(Bloomberg) —
OVH Groupe SAS kicked off an initial public offering in Paris, looking to raise as much as 400 million euros ($469 million) that will give the cloud-storage provider funding to finance its competition with Amazon.com Inc. and accelerate its international expansion.
Existing holders will also sell shares in the IPO, the company said in a statement Monday. OVHcloud was valued at more than $1 billion in 2016, when KKR & Co. and TowerBrook Capital Partners took a combined 20% stake in the business.
OVH Groupe leases out storage and processing power to customers such as tiremaker Michelin and the French presidential palace. Besides Amazon Web Services, its competitors include Microsoft Corp.’s Azure division and Alphabet Inc.’s Google Cloud.
The listing is part of a flurry of French IPOs this fall as companies take advantage of buoyant markets. Cybersecurity provider Exclusive Networks and private equity firm Antin Infrastructure Partners are taking orders for their offerings, while health-care property firm Icade Sante and Casino Guichard Perrachon SA’s renewable-energy unit GreenYellow have announced possible listings.
“I am not worried there’s too many IPOs in the market right now,” Chief Financial Officer Yann Leca said in an interview. “There is real appetite and demand for high-quality investments.”
OVH said in June it had begun preparations for a stock-market listing. Founder Octave Klaba and his family own 76% of the company and plan to remain majority shareholders after the offering.
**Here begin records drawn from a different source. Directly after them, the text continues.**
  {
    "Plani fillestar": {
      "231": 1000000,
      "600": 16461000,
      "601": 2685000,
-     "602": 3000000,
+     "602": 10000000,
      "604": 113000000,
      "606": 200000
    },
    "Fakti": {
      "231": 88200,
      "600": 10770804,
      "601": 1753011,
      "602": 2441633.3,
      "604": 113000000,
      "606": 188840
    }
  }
The company, based in Roubaix near the Belgian border, has been laying the groundwork for an IPO for years. In 2018, it hired veteran telecommunications executive Michel Paulin as chief executive officer. It had a setback this year when a fire destroyed one of four data centers in Strasbourg, France, and damaged another.
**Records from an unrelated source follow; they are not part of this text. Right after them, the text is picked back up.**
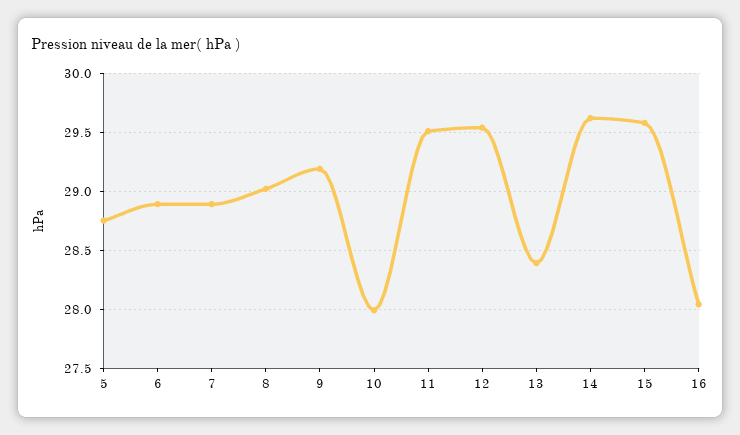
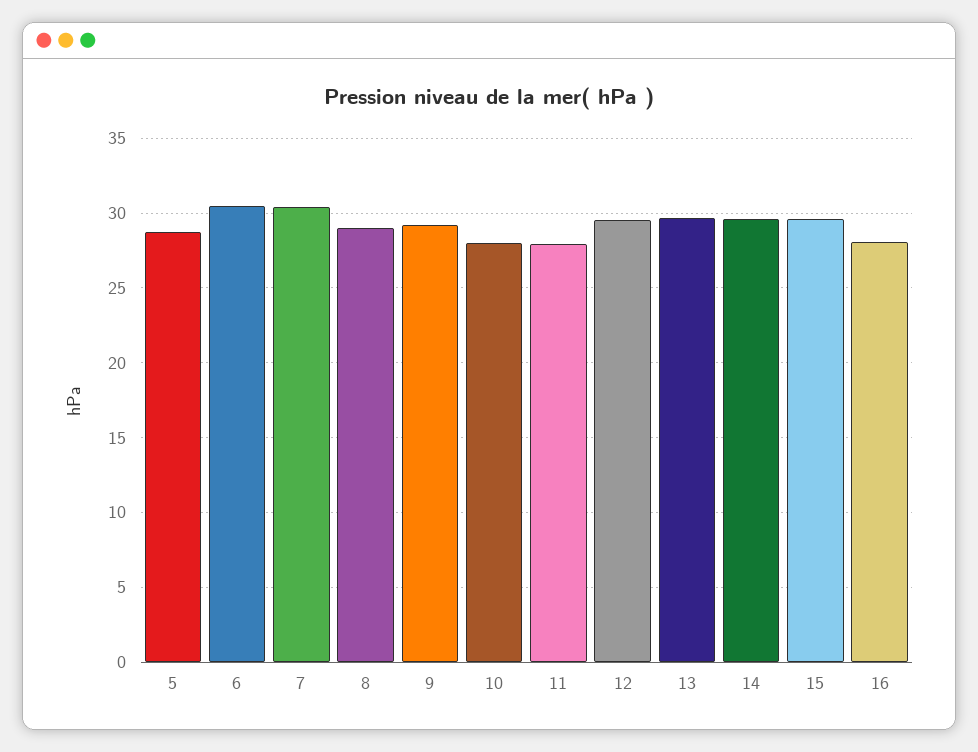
  {
    "5": 28.8,
-   "6": 28.9,
+   "6": 30.5,
-   "7": 28.9,
+   "7": 30.5,
    "8": 29,
    "9": 29.2,
    "10": 28,
-   "11": 29.5,
+   "11": 28,
    "12": 29.5,
-   "13": 28.4,
+   "13": 29.5,
    "14": 29.6,
    "15": 29.6,
    "16": 28
  }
While the company did lose “a few” clients after the fire, there has been no real change in client churn figures and new clients are signing up like in the past, the CFO said during the interview.
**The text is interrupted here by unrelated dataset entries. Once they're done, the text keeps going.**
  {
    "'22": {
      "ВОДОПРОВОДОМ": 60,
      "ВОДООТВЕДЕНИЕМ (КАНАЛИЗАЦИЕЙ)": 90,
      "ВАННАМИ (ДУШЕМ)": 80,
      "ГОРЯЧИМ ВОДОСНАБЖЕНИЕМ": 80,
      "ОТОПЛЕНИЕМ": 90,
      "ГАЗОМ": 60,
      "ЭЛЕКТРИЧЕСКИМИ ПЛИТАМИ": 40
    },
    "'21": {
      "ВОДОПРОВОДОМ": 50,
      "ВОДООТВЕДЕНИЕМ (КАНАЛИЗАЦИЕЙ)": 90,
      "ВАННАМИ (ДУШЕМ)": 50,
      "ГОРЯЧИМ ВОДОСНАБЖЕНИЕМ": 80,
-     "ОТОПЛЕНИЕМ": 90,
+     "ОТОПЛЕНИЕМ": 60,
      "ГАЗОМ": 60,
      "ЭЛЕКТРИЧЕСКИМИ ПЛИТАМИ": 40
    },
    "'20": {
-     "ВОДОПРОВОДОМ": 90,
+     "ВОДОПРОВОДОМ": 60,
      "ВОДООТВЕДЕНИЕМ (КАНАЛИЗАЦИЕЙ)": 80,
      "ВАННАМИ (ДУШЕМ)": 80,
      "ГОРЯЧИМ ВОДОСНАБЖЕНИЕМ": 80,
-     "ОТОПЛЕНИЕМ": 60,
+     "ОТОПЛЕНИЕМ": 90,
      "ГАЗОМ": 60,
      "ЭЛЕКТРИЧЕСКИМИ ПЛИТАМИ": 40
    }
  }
Some clients did lose data, but by law backups are their responsibility, not of cloud companies, he said. Still, the event has made the company “mindful” of how much the backups are needed, and it is modifying its offer as to grant everywhere a minimum of backup.
Klaba started the business in 1999, opening his first storage site in Paris with a loan from telecom entrepreneur Xavier Niel. His parents, immigrants from Poland, joined the company in its early years, and his brother, Miroslaw Klaba, is research and development director, according to OVH Groupe’s website.
BNP Paribas SA, Citigroup Inc., JPMorgan Chase & Co. and KKR Capital Markets are global coordinators, along with bookrunners Credit Suisse Group AG, Goldman Sachs Group Inc., Morgan Stanley and Societe Generale SA, while CIC is co-lead manager.